U.S. Navy Awards Contracts to Refine MQ-25 Stingray Designs
Manufacturers vying to provide the Navy's new carrier-launched unmanned refueling aircraft expect a request for proposals this summer.
At its annual media day, Lockheed Martin offered a glimpse of its design for the Navy's MQ-25 Stingray unmanned refueling aircraft.

The U.S. Navy has awarded four manufacturers contract amendments with additional funding to refine their concepts for the MQ-25 Stingray refueling drone. The service’s requirements for the aircraft now emphasize the tanking role over multi-mission capability, according to one of the manufacturers.

On April 13, the Department of Defense (DOD) announced contract modification awards to Northrop Grumman ($24.7 million), Boeing ($19.1 million), Lockheed Martin ($18.8 million) and General Atomics ($18.7 million) to refine their air vehicle concepts and develop technology trade-off alternatives in advance of the MQ-25 engineering and manufacturing development phase. The DOD expects work to be completed on the contract add-ons in September 2018.

The four companies each received previous, risk-reduction contracts of roughly double the latest amounts in October. Since at least 2011, they have participated in studies and preliminary design exercises for what the Navy originally called the unmanned carrier-launched airborne surveillance and strike (UClass) program.

Over time, the Navy’s expected requirements for the aircraft have evolved from it being a multi-mission platform capable of performing intelligence, surveillance, reconnaissance (ISR) and strike missions to one focused on carrier-based aerial refueling, a role the F/A-18E/F Super Hornet now serves. Competing manufacturers expect the service will issue a formal request for proposals this summer.

“It’s a tanker, and that’s pretty well what the Navy has defined as the primary requirement for this unmanned system,” Rob Weiss, general manager of Lockheed Martin’s Skunk Works advanced development unit, told reporters March 21 during the company’s annual media day. “They’re frankly doing all the right things to accelerate this program and get it in the hands of the warfighter sooner than later. The focus is on mission tanking; we’ve done a number of ([technology)] trade-offs on the actual configuration.”

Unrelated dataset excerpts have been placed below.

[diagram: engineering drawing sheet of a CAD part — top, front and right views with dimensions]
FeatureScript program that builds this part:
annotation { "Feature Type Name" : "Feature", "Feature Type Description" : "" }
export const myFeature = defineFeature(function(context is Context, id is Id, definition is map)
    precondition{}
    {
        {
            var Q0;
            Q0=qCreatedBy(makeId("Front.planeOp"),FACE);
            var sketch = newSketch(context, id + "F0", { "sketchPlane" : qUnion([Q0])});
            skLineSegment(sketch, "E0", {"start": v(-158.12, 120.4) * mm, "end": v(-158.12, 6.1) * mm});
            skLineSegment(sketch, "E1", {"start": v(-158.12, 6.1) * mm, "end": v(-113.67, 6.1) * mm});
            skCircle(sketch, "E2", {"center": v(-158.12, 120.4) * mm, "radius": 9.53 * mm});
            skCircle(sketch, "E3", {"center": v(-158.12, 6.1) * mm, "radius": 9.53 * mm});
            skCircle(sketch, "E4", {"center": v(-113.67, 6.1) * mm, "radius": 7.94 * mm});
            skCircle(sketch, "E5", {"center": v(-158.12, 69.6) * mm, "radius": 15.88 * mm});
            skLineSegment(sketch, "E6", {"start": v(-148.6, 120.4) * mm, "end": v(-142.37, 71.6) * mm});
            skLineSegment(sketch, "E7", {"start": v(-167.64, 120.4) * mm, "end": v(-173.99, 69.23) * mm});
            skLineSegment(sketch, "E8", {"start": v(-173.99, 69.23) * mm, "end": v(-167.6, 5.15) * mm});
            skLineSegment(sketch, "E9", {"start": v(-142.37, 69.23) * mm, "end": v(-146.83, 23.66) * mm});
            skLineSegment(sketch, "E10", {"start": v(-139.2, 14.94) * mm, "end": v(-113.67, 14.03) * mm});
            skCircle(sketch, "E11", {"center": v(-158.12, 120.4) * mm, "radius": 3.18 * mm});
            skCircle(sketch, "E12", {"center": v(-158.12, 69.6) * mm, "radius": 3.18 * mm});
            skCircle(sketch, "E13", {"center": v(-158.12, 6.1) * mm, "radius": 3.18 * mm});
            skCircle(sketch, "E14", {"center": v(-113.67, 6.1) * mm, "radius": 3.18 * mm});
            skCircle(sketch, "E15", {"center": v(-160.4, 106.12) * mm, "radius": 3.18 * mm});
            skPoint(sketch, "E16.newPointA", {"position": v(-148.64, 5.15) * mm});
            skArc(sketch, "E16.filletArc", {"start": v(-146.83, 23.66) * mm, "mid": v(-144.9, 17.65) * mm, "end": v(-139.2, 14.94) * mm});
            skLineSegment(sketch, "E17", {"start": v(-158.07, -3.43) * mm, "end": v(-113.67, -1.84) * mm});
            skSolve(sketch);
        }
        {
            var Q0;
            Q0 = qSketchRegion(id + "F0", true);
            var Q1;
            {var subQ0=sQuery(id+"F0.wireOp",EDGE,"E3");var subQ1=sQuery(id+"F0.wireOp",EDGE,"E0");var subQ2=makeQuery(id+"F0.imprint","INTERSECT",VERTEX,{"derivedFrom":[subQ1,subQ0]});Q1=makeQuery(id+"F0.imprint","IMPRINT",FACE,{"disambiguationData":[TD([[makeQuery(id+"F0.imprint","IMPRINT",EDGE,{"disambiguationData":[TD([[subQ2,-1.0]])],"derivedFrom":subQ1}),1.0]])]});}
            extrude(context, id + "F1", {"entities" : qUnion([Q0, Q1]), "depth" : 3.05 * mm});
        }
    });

During the same event in 2016, Weiss said Lockheed Martin saw no reason to offer a traditional wing-body-tail design if the plan wais to eventually operate the aircraft in contest airspace. Lockheed Martin was earlier thought to be developing a stealthy, flying-wing aircraft along the lines of its RQ-170 Sentinel, with Northrop Grumman and Boeing proposing advancements of the X-47B and Phantom Ray flying wings, respectively. General Atomics has promoted the Sea Avenger, a marinized version of its jet-powered Predator C with twin, canted tails.

At the media day this year, Weiss displayed a graphic of an underwing pod or tank trailing a hose and refueling drogue to a following F/A-18, hinting at Lockheed Martin’s latest air vehicle configuration. “If ([the Navy’s)] requirements were about penetrating ISR, where it’s in contested airspace—be it ISR or strike—you would need an airplane that looks different than a concept with pylons,” he said. “But their requirements have now been defined to be a tanker, so you really don’t want to go with a tailless design.”